DOCUMENT EXCERPT -
####
The Zapatistas are cool comrades who fought off the US and other capitalist forces as all socialist projects have to. Different from most successful socialist revolutions in that it didn't establish a state (though it was managed centrally by the EZLN), but it has since succumbed to pressure from the government and cartels and has dissolved its municipalities last year — so it's not quite as successful of a revolution as those that establish a state, some of which have already managed to become nations of millions or global superpowers.
"Social democracy" back then just meant socialism. The Bolsheviks who established the USSR were also "social democrats"
And your fantasies of the US ever letting a US-backed military dictatorship be overthrown and develop are funny, specially when it's currently committing a genocide in Palestine and not even letting them get rid of a western colony.
And the USSR was a centralised state capitalist system. China has even left the "state" part behind and is nowhere nearer abolishing class than it was at the start of the revolution. It actually regressed in that regard.
####
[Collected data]
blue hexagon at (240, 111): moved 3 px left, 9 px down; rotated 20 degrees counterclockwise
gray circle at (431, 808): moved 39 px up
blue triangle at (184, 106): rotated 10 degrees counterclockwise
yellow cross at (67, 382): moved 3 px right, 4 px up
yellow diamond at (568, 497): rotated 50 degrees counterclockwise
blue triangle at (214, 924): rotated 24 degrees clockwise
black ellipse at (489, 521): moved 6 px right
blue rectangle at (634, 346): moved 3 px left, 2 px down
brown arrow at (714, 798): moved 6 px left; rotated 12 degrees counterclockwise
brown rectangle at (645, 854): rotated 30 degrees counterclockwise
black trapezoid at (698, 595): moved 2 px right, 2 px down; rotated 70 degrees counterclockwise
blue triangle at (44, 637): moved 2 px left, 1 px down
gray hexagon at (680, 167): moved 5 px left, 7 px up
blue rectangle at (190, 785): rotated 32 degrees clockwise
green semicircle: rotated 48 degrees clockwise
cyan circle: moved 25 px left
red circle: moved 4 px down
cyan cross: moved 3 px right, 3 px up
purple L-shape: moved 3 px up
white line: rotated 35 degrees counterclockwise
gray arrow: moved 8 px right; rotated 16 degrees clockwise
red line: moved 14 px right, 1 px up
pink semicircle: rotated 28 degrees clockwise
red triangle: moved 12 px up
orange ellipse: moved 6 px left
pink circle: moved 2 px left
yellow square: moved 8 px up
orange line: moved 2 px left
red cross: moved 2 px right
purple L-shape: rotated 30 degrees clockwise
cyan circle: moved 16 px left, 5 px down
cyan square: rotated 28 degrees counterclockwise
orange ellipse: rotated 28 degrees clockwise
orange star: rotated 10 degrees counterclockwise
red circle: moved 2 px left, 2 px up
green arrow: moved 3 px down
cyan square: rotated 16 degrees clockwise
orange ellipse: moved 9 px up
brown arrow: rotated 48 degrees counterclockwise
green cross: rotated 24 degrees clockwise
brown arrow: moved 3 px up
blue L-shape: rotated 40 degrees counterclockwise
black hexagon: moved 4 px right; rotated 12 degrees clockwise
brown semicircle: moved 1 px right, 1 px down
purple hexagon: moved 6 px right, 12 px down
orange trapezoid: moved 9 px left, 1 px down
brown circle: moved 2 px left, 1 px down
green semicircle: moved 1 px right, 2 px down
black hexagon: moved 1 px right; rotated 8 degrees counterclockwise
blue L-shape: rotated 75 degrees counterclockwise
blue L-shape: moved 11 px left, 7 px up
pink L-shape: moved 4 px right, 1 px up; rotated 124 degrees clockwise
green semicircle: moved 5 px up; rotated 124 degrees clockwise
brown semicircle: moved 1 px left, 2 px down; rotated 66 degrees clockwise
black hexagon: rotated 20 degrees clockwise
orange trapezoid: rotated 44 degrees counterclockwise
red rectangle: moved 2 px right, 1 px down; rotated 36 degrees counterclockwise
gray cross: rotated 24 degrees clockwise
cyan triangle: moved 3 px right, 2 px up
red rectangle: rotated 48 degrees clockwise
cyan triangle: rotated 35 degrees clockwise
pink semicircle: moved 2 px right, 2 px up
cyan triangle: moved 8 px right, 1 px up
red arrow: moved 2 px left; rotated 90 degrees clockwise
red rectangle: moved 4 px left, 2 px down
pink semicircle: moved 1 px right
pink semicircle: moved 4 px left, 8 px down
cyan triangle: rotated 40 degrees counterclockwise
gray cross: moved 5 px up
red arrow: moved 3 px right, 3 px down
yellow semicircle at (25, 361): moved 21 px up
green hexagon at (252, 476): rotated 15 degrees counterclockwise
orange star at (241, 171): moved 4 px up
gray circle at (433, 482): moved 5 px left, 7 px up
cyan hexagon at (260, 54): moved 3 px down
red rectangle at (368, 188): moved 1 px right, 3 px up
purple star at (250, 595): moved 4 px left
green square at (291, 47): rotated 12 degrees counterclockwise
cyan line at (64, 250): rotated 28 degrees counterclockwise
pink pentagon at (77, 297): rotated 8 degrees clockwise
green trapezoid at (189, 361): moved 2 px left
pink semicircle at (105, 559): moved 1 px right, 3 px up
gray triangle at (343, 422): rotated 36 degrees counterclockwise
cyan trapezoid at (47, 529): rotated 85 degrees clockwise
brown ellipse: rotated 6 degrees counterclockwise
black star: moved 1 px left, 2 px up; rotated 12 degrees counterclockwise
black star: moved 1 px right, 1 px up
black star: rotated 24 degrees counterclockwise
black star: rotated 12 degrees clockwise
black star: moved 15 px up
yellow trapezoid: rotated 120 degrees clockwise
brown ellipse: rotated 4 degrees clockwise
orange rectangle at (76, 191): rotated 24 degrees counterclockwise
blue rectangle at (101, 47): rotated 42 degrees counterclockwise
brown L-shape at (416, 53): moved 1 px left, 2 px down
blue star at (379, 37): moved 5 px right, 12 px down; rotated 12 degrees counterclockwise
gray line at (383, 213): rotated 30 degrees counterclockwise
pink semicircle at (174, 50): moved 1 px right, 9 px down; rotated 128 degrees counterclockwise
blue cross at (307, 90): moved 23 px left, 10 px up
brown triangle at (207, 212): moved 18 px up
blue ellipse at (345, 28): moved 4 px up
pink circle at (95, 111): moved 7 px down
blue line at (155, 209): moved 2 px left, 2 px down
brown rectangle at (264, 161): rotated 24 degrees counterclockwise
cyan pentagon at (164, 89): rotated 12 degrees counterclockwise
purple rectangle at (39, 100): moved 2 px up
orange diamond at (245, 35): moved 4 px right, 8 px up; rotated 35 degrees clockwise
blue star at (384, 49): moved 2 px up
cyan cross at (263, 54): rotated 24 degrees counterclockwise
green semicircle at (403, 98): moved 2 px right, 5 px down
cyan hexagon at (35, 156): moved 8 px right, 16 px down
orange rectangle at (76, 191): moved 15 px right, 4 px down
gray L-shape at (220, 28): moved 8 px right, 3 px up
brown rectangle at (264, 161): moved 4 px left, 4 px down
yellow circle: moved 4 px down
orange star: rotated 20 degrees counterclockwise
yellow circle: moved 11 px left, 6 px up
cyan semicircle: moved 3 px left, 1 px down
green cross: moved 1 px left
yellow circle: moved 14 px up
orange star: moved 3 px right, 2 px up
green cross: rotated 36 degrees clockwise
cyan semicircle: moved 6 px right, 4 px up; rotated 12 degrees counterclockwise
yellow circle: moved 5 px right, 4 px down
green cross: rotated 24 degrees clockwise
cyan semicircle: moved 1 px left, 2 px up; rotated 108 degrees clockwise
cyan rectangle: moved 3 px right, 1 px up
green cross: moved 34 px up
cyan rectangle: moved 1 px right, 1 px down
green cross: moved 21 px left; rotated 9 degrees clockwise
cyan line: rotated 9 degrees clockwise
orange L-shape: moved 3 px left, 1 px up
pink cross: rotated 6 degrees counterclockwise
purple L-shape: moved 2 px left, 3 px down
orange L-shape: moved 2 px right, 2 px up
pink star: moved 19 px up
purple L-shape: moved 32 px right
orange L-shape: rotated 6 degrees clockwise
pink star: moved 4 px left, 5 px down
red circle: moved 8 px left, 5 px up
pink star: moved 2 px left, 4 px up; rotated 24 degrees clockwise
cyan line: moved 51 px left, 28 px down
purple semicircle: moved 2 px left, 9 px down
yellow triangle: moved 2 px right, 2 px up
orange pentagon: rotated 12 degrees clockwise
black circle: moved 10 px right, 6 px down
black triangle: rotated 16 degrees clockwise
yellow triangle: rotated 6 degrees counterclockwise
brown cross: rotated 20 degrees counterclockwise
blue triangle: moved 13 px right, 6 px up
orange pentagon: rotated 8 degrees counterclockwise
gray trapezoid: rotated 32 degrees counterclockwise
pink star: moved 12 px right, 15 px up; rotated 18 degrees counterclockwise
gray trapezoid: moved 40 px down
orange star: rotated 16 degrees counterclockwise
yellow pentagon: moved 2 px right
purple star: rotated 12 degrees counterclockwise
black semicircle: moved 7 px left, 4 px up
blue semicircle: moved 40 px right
####
REQUIRED TASKS -
1 - Answer these questions from the passage on the Zapatistas:
(a) What did the Zapatistas dissolve last year?
(b) What did "social democracy" mean back then?
(c) What kind of system does the passage call the USSR?
2 - Reproduce the passage on the Zapatistas word for word, starting with "And your fantasies" and going on through "in that regard.".

YOUR RESPONSES -
1 -
(a) Their municipalities
(b) Socialism
(c) A centralised state capitalist system

2 -
And your fantasies of the US ever letting a US-backed military dictatorship be overthrown and develop are funny, specially when it's currently committing a genocide in Palestine and not even letting them get rid of a western colony.
And the USSR was a centralised state capitalist system. China has even left the "state" part behind and is nowhere nearer abolishing class than it was at the start of the revolution. It actually regressed in that regard.